There are currently 1.8 billion young people between the ages of 10 and 24 years in the world. This is the largest youth population ever. International Youth Day 2018 emphasises the need of safe spaces for youth where they can engage in activities related to their diverse needs and interests and participate in decision-making processes.
Swiss TPH supports the creation of safe spaces by promoting adolescent health, strengthening young people's awareness of their rights, and by implementing education programmes.
Safe spaces to advocate for rights
ACT!2030 is a global youth-led programme that encourages young people to advocate for their sexual and reproductive health rights and hold governments accountable for the Sustainable Development Goals (SDGs). Swiss TPH led the evaluation of ACT!2030 on behalf of UNAIDS.
"Working as one of the 12 youth consultants for Swiss TPH who focused on accountability and sexual and reproductive health and rights of young people in the context of the Agenda 2030 was very interesting. I have never met so many inspiring youth-led organisations in Mexico in such a short time. It was a rich experience that will influence the next steps of my career." said Alhelí Calederon Villarreal, a young medical doctor and researcher from Tijuana, Mexico.

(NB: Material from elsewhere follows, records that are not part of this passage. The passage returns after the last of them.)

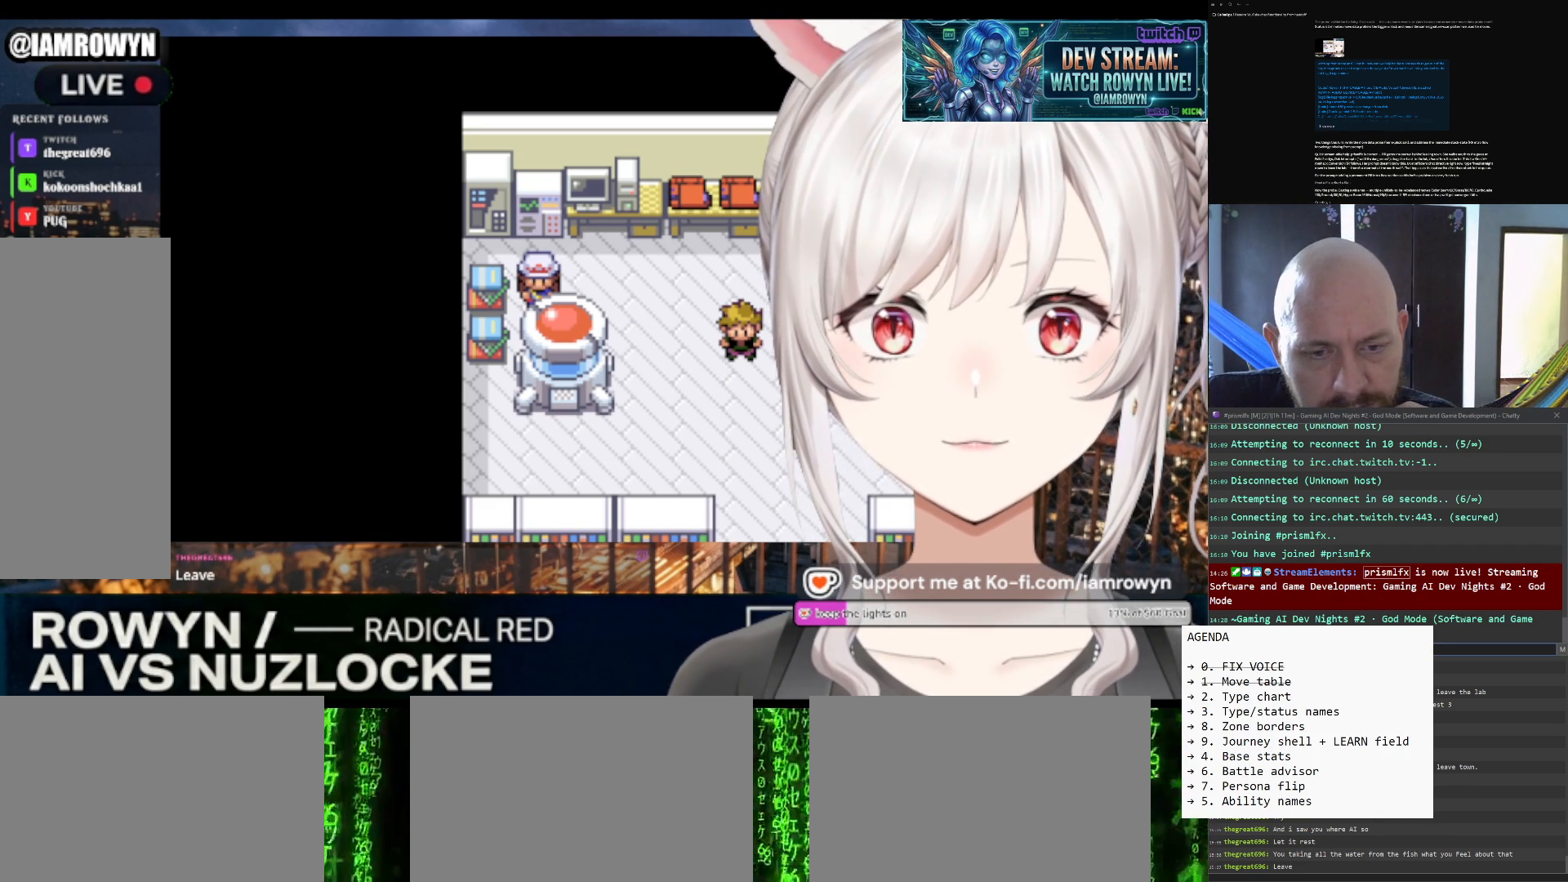
{"buttons": ["DPAD_RIGHT"], "events": []}
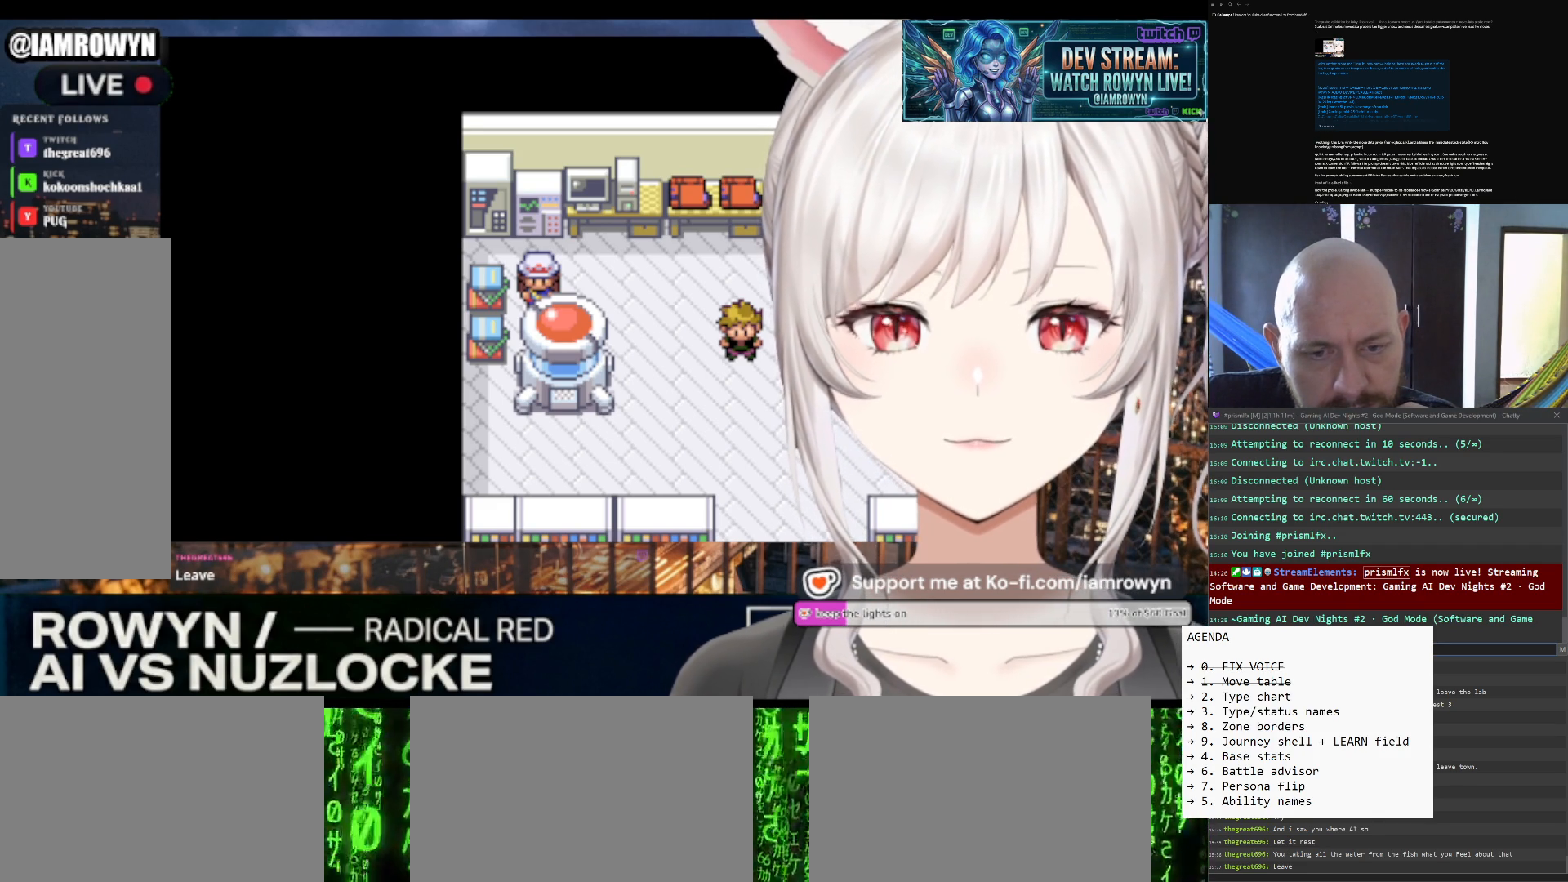
{"buttons": ["DPAD_RIGHT"], "events": []}
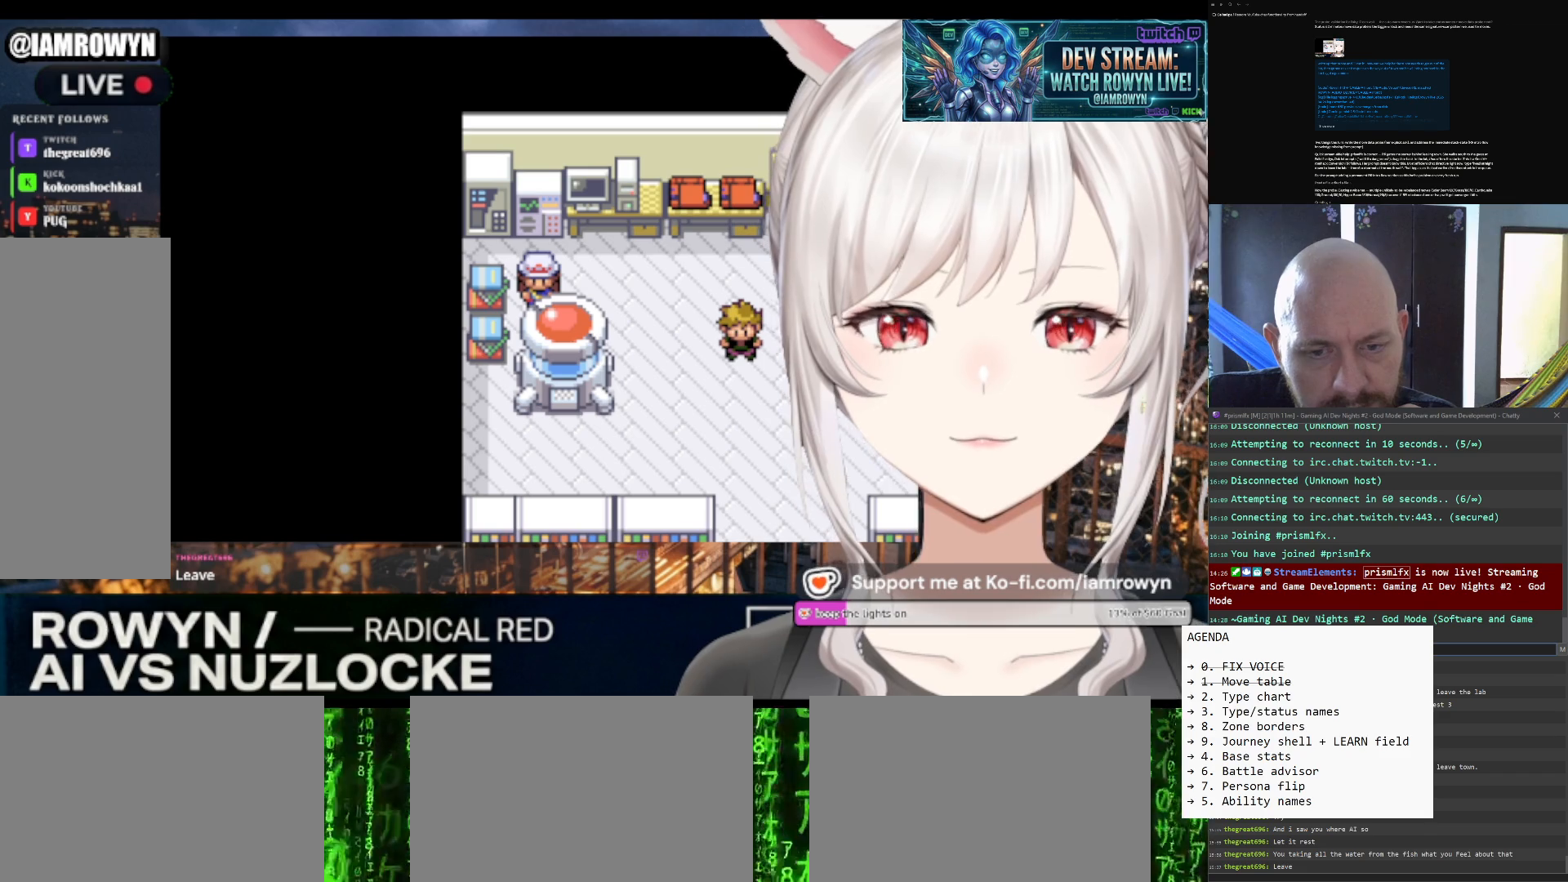
{"buttons": ["DPAD_RIGHT"], "events": []}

In addition to her work with ACT!2030 and role as the president of the Association of Public Health Students in Mexico, Alhelí leads a research team who developed a proposal for a health diagnosis and priority programme at the state level. She presented to government officials of her state during a meeting with leading women. "I am hoping that through this project, I can have a real impact on my community." The proposal was positively received and is currently being reviewed.
Safe spaces to learn and develop
Swiss TPH together with the Université Catholique de Bukavu offered an implementation research course for young participants as a part of the programme "Connecting the Dots: Teaching, Research and Services in the Great Lakes Region".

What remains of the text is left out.